Problem:
Return the records word for word. Any pictures in them are not part of the copy.

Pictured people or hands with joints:

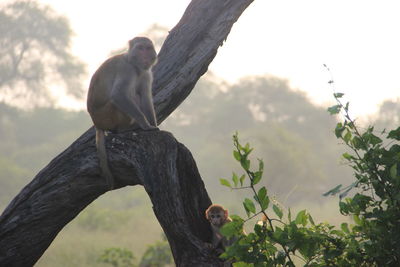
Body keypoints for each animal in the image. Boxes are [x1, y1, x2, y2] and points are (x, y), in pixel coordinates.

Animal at [87, 36, 158, 189]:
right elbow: (118, 94)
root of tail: (96, 123)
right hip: (107, 116)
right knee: (127, 95)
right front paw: (145, 125)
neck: (135, 66)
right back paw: (124, 129)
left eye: (148, 48)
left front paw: (153, 125)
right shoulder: (126, 70)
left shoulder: (146, 73)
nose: (145, 56)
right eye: (140, 48)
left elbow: (145, 97)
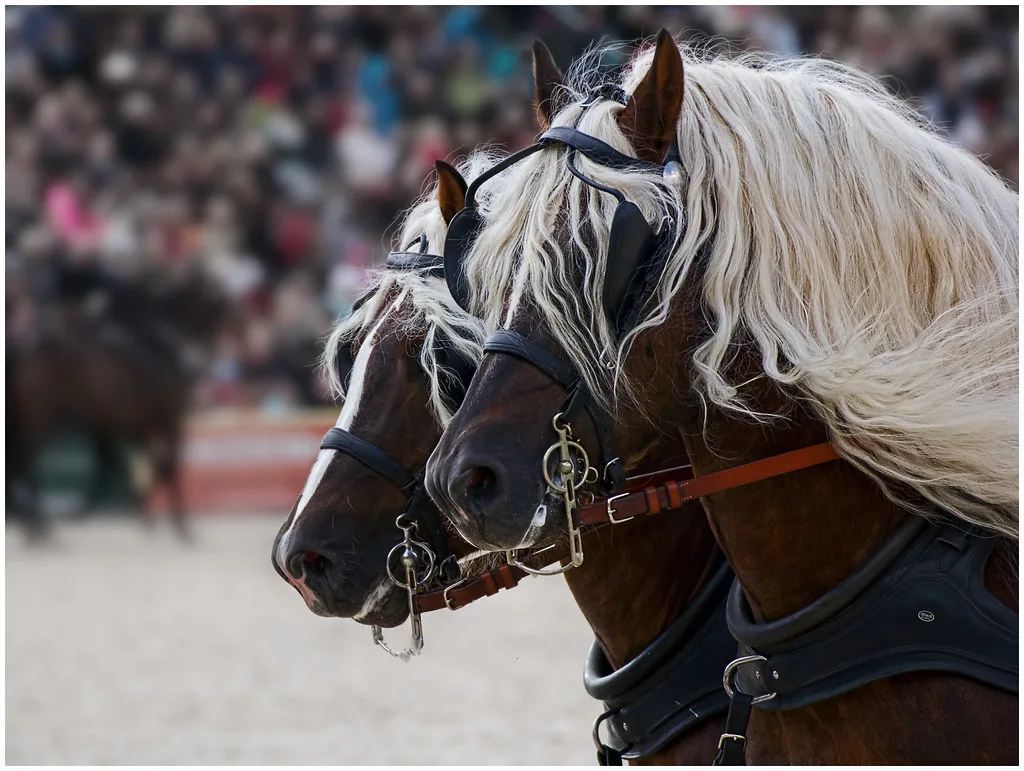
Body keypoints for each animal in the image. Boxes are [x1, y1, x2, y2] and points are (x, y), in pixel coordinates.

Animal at [7, 264, 230, 542]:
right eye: (217, 299)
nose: (213, 349)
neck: (160, 344)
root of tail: (28, 347)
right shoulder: (170, 419)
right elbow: (169, 467)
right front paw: (181, 527)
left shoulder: (140, 425)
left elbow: (153, 466)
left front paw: (146, 517)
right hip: (43, 420)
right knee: (27, 465)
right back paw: (42, 528)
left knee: (21, 466)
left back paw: (35, 527)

Problem solution:
Body keypoints for each animal in the image. Boxes are [x1, y1, x2, y2] and points are (x, y), in pixel coordinates.

Animal at [87, 36, 158, 189]:
right elbow: (118, 94)
root of tail: (96, 123)
right hip: (107, 116)
right knee: (127, 95)
right front paw: (145, 125)
neck: (135, 66)
right back paw: (124, 129)
left eye: (148, 48)
left front paw: (153, 125)
right shoulder: (126, 70)
left shoulder: (146, 73)
nose: (145, 56)
right eye: (140, 48)
left elbow: (145, 97)
Body keypoints for each animal in the image. Boxes are [x1, y1, x2, y2] and points are (x, y), in pixel coordinates.

Animal at [7, 264, 230, 542]:
right eye: (217, 299)
nose: (213, 349)
neck: (160, 344)
root of tail: (28, 347)
right shoulder: (170, 419)
right elbow: (169, 467)
right front paw: (181, 527)
left shoulder: (140, 425)
left elbow: (153, 466)
left front paw: (146, 517)
right hip: (43, 420)
right knee: (27, 465)
right back paw: (42, 528)
left knee: (21, 466)
left back paw: (35, 527)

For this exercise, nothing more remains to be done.